Regierung drohte zuvor mit Konsequenzen

Man kann davon ausgehen, dass die iranische Regierung mit ihrem Verschwinden zu tun hat. Schliesslich haben die iranischen Staatsmedien empört reagiert, als Elnaz Rekabi auf das Kopftuch verzichtet hat. Die Regierung hat schon vor dem Wettkampf mit Konsequenzen gedroht, falls sie das macht. Das Ereignis passt ausserdem ins Bild der aktuellen Ereignisse im Iran.

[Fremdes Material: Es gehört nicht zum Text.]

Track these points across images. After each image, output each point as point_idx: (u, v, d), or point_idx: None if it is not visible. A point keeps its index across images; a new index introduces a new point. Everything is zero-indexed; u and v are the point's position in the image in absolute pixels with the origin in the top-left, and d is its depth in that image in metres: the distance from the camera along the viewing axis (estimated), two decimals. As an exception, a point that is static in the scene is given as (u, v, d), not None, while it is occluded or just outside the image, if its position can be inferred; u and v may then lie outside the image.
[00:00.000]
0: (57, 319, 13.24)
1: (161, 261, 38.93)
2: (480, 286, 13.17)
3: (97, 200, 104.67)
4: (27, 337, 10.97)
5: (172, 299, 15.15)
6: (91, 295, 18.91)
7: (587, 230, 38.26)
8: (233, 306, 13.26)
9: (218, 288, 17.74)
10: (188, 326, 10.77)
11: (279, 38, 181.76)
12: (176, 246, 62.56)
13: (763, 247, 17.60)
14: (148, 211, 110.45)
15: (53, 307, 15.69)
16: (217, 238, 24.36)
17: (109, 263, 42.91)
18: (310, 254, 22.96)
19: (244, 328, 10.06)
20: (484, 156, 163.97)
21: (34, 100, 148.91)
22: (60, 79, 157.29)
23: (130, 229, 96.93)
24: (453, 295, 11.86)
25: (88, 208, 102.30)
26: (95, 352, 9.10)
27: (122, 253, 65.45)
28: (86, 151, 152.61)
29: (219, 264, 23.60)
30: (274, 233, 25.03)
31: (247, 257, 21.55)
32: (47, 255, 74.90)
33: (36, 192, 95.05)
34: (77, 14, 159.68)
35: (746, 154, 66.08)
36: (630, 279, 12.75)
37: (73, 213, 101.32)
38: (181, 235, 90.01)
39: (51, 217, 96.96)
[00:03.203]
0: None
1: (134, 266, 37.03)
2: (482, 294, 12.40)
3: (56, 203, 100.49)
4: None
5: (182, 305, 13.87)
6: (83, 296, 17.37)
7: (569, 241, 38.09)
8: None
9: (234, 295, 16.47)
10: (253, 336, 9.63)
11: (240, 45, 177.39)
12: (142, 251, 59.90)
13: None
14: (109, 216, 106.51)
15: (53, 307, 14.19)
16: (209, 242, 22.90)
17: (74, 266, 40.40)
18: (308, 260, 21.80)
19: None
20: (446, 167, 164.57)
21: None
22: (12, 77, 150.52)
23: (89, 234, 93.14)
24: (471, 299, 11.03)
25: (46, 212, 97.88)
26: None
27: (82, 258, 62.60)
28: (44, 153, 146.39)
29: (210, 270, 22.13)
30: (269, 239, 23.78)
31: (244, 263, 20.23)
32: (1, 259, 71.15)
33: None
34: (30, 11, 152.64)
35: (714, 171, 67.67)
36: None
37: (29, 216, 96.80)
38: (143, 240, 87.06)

Die Proteste, die es im Land seit einer Woche gibt, hängen mit dem Tod einer jungen Kurdin zusammen, die ihr Kopftuch nicht richtig getragen hat, von der Sittenpolizei verhaften wurde und daraufhin gestorben ist.

Die Reaktionen weltweit sind noch eher zurückhaltend, weil zum Fall der Kletterin Elnaz Rekabi noch wenig Details bekannt sind. Allgemein gerät der Iran immer mehr unter Druck. Die Menschen weltweit werden wütender. Die EU hat am Montag neue Wirtschaftssanktionen beschlossen. Dazu kommt zusätzlich böses Blut wegen Kriegs-Drohnen, die der Iran an Russland liefern soll. Dabei handelt es sich um die Drohnen, mit denen in den letzten Tagen die Ukraine beschossen wurde. Auch da will die EU weiter beurteilen, wie gehandelt werden soll.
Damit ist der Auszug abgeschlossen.